*** EXERCISE MATERIAL Section Begins ***
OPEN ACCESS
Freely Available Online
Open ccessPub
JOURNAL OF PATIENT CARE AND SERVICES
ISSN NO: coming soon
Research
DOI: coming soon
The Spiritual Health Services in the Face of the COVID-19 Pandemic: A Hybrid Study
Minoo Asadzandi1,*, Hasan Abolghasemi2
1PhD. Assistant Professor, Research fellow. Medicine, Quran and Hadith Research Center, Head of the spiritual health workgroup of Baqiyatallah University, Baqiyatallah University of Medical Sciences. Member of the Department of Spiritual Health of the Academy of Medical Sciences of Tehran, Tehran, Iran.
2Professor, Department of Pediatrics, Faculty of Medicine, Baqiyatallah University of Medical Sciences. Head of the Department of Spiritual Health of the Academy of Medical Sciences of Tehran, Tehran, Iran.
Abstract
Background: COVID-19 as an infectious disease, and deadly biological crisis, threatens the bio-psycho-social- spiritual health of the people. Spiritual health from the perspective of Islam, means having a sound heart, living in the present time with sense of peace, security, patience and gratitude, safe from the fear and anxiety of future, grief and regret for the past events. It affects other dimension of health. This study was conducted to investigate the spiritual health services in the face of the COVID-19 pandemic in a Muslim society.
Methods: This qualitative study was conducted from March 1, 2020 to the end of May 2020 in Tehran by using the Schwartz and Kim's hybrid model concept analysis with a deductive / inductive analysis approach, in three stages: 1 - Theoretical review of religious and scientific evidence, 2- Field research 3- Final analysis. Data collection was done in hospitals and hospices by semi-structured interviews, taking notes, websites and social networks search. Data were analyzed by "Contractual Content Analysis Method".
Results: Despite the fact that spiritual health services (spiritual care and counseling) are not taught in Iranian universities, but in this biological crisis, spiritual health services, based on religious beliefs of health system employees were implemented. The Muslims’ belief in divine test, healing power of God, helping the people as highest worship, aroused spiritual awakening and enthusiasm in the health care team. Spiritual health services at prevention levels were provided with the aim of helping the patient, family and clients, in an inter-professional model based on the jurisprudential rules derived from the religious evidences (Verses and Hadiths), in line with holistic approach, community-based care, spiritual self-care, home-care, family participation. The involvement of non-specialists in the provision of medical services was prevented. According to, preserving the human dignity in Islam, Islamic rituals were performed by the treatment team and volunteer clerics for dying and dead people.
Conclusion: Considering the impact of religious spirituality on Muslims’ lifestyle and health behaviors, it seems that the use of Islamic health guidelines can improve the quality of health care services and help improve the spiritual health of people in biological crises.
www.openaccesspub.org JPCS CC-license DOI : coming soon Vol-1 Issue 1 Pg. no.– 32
*** EXERCISE MATERIAL Section Ends ***
*** EXERCISE MATERIAL Section Begins ***
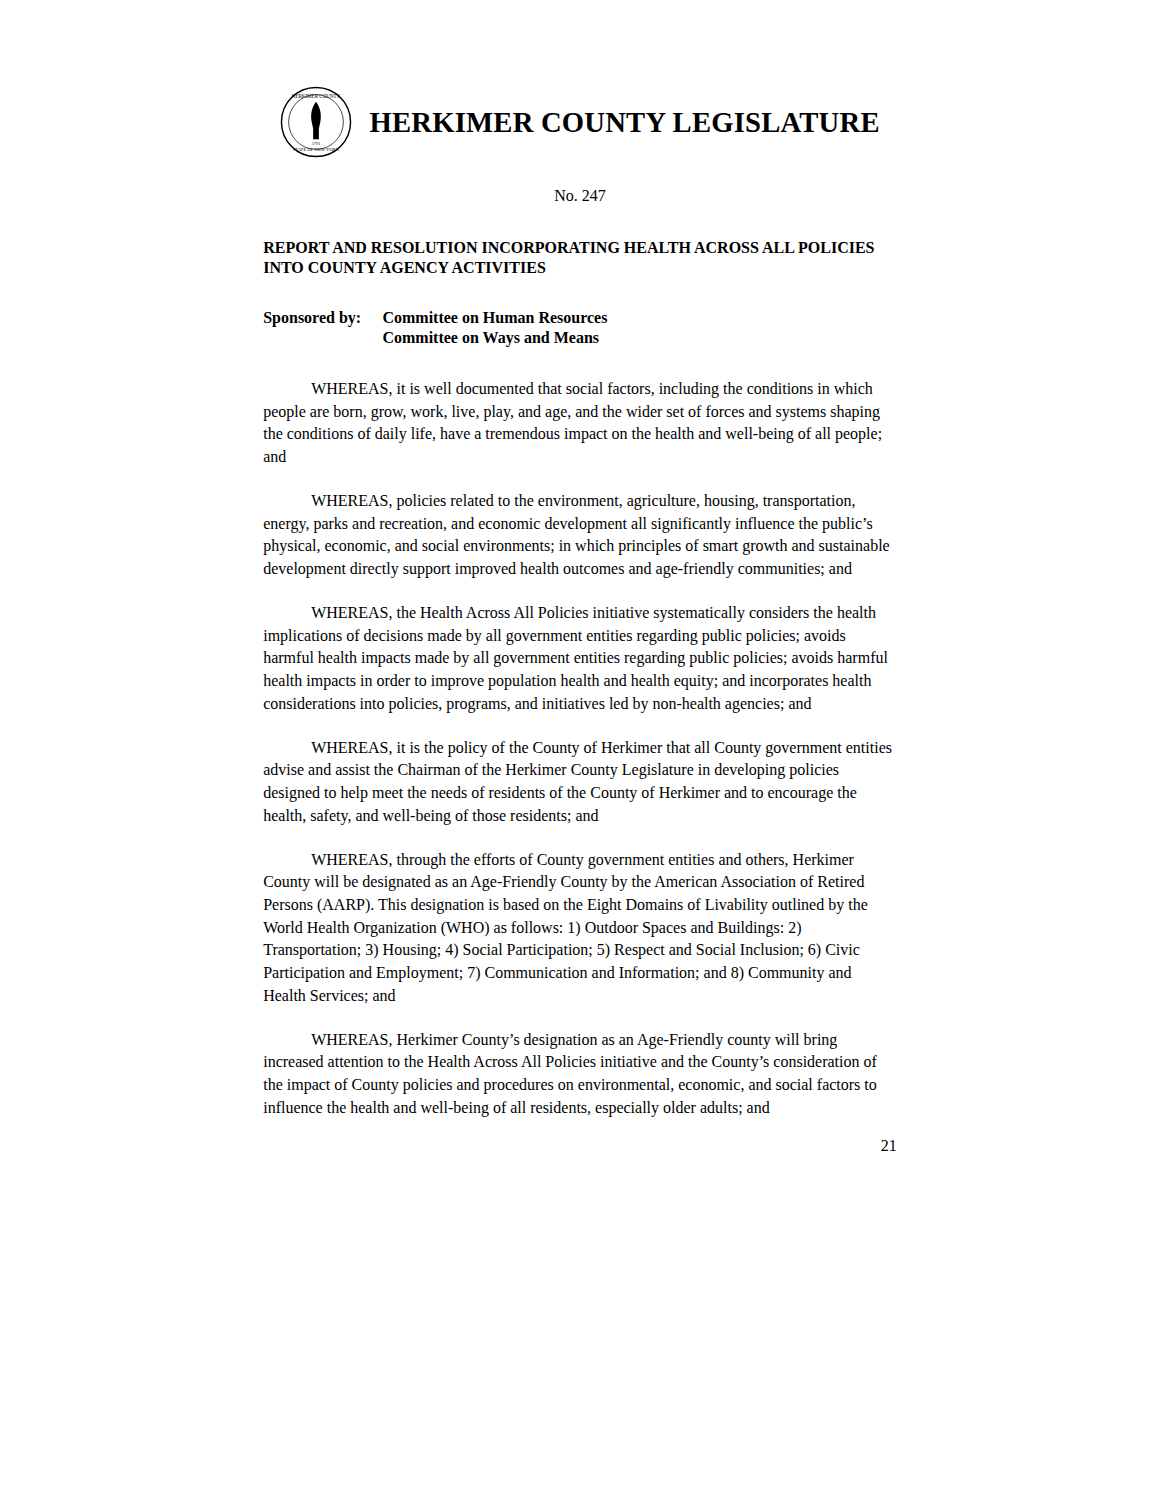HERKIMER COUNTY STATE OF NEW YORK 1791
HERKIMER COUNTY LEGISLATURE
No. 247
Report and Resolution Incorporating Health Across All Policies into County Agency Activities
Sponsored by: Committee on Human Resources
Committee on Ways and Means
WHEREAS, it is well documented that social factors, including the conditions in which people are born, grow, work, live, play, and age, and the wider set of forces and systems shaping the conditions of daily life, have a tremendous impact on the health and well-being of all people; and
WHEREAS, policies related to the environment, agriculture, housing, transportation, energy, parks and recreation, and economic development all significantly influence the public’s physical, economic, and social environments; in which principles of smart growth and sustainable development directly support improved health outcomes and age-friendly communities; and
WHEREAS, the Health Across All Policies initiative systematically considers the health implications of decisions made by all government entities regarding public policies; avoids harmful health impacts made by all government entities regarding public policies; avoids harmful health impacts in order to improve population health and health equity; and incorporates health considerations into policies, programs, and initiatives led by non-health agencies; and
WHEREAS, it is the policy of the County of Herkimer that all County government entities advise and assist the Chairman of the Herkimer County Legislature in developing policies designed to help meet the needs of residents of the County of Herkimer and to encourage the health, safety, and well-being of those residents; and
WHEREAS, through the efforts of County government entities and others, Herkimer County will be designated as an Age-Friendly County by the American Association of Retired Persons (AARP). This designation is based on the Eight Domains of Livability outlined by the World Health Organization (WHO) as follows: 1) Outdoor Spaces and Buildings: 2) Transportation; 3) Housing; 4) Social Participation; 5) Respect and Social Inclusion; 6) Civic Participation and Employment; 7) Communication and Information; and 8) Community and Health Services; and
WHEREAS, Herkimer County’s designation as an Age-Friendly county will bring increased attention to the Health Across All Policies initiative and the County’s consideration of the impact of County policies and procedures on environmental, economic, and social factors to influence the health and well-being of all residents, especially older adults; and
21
*** EXERCISE MATERIAL Section Ends ***
◆ **EXERCISE**
Your copy should hold the lines from the one with "HERKIMER COUNTY STATE OF NEW YORK 1791" up to and including the one with "Committee on Ways and Means", exactly as in the data above, and no pictures.

◆ **EXERCISE RESULT**
HERKIMER COUNTY STATE OF NEW YORK 1791
HERKIMER COUNTY LEGISLATURE
No. 247
Report and Resolution Incorporating Health Across All Policies into County Agency Activities
Sponsored by: Committee on Human Resources
Committee on Ways and Means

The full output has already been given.